沈药之看了方絮一眼,方絮没有开口的意思,于是沈药之把茶杯握回手里,说道:“风满楼是江湖上卖消息的。专门收钱卖情报,不偏不倚,哪家都不得罪。前任阁主商鹤年活着的时候,风满楼在中立这俩字上站得很稳。直到庆历三十八年秋,商鹤年病故,他的大弟子谢危楼拿出一封遗书,说师父临终前立了他做继任,而商砚则是商鹤年的儿子,曾当场质疑遗书是假的,结果次日就被逐出了风满楼。“
路昭瞪眼:“逐出?亲儿子被逐出亲爹的楼?”
“谢危楼把护楼队换了人,商砚在风满楼里已经没有说话的份了。”
沈药之的手指轻轻摩挲着杯沿,
“后来江湖上传,谢危楼一上任就封了一大堆旧档,说是‘清整归档’,但明眼人都知道那些被封起来的都是商鹤年活着时候的东西,也有人传他跟影衙走得很近,只是没有证据。”
方絮没有说话,手里还端着那碗茶,茶面纹丝不动。
他是靖安司的人,对风满楼易主的事也略知一二,靖安司的档案里就有一整卷关于谢危楼的资料,但这些资料从来没有被公开过,因为影衙在中间挡了一道,而商砚这个人自然也在靖安司的名单上,标注是“在逃”,却没有清楚的罪名,此前他一直没有弄明白为什么一个被逐出家门的人会反被影衙追捕,但现在他似乎抓住了什么。

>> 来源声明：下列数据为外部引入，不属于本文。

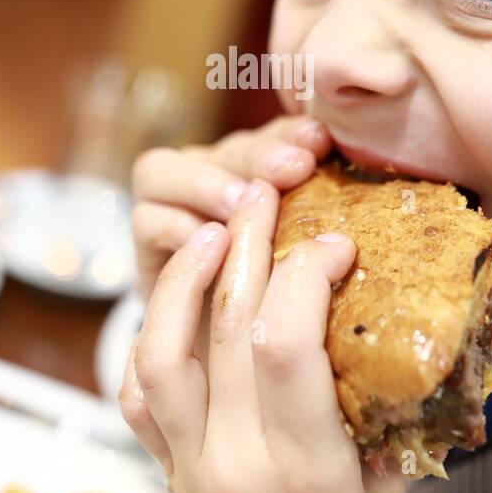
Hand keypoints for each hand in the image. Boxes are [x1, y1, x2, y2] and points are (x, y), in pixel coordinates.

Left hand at [118, 179, 405, 492]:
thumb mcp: (392, 488)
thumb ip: (392, 409)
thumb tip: (418, 311)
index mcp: (306, 472)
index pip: (285, 345)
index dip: (306, 275)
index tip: (334, 245)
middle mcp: (237, 467)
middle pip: (226, 330)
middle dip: (249, 245)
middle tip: (267, 195)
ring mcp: (189, 469)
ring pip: (161, 354)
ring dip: (185, 280)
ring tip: (216, 232)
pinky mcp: (164, 471)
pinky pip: (137, 394)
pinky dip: (150, 336)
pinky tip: (181, 298)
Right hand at [130, 116, 331, 300]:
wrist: (231, 360)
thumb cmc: (281, 303)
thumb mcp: (304, 256)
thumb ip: (318, 217)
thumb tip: (344, 192)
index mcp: (255, 169)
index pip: (270, 135)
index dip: (290, 132)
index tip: (320, 141)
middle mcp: (209, 177)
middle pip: (222, 149)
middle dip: (258, 155)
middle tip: (294, 168)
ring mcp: (170, 206)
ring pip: (163, 168)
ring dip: (206, 183)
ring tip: (241, 203)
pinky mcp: (147, 245)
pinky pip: (147, 219)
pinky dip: (176, 227)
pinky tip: (210, 241)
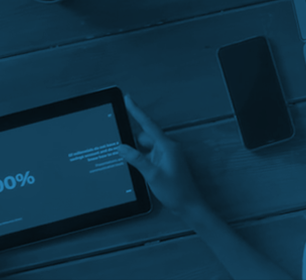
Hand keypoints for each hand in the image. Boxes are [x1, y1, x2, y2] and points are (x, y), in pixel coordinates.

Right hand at [118, 94, 205, 212]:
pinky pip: (149, 155)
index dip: (136, 110)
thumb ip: (137, 160)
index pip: (148, 124)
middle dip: (131, 139)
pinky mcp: (164, 163)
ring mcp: (166, 155)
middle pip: (144, 136)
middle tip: (116, 139)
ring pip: (145, 147)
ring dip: (135, 151)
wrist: (189, 205)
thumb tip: (122, 147)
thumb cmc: (176, 191)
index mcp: (166, 146)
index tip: (128, 98)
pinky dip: (140, 158)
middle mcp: (167, 147)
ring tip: (124, 158)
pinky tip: (133, 165)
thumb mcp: (153, 175)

“柳坪镇在归燕客栈东北方向,快马约半日脚程,如果绕山路则两日。”
方絮回忆着舆图说道。
“跟咱们去药王谷的方向偏差大吗?”路昭问。
“不大,”
方絮如是分析着,“从这里去药王谷本来就要往东北方向绕一段山路,到了柳坪之后去湘地的官道也有两条,一条往南绕,一条往东直插荆州境内。所以不算绕路,只是比原定路线多停了一站。”
能让商砚冒着被追上灭口的风险亲自来递话,燕子坞里藏的内容恐怕真的要紧,沈药之垂下眼时,胡为霜恰巧把杯底最后一口冷茶喝完,两人同时出声。
“值得绕路。”
“去柳坪,明天一早改道。”
……
是说山影沉沉欲动,天光隐隐将明,一行人拂衣振剑,便正是启程时候。
兴许三人的衣裳论还是有几分可取之处的,胡为霜竟真的换下了素日里的青裙,也不再绾从前的发髻,而是用一根紫带高束马尾,配上稍浅些颜色的短襦袴褶,此时人衣相衬,饶是一向肃穆的烟紫色也压不住那股逼人的英气,美人山眉水目,一笑时艳,不笑时清,到了婉转处风流如故,惹得三只呆头鹅想:若是花魂有幸化为人身,怕是也不过如此了罢?
难兄难弟并行,最后竟是路昭头一个回过神来,一句“今夕何夕”叫醒了被晃出神的二人,已经猜出沈药之没有什么好话的他选择把目光投向态度同样不怎么委婉但是靠谱的方絮,改问起了江湖切口的事:“方兄,你昨天说踩盘子是踩点的意思,那摘瓢是什么?”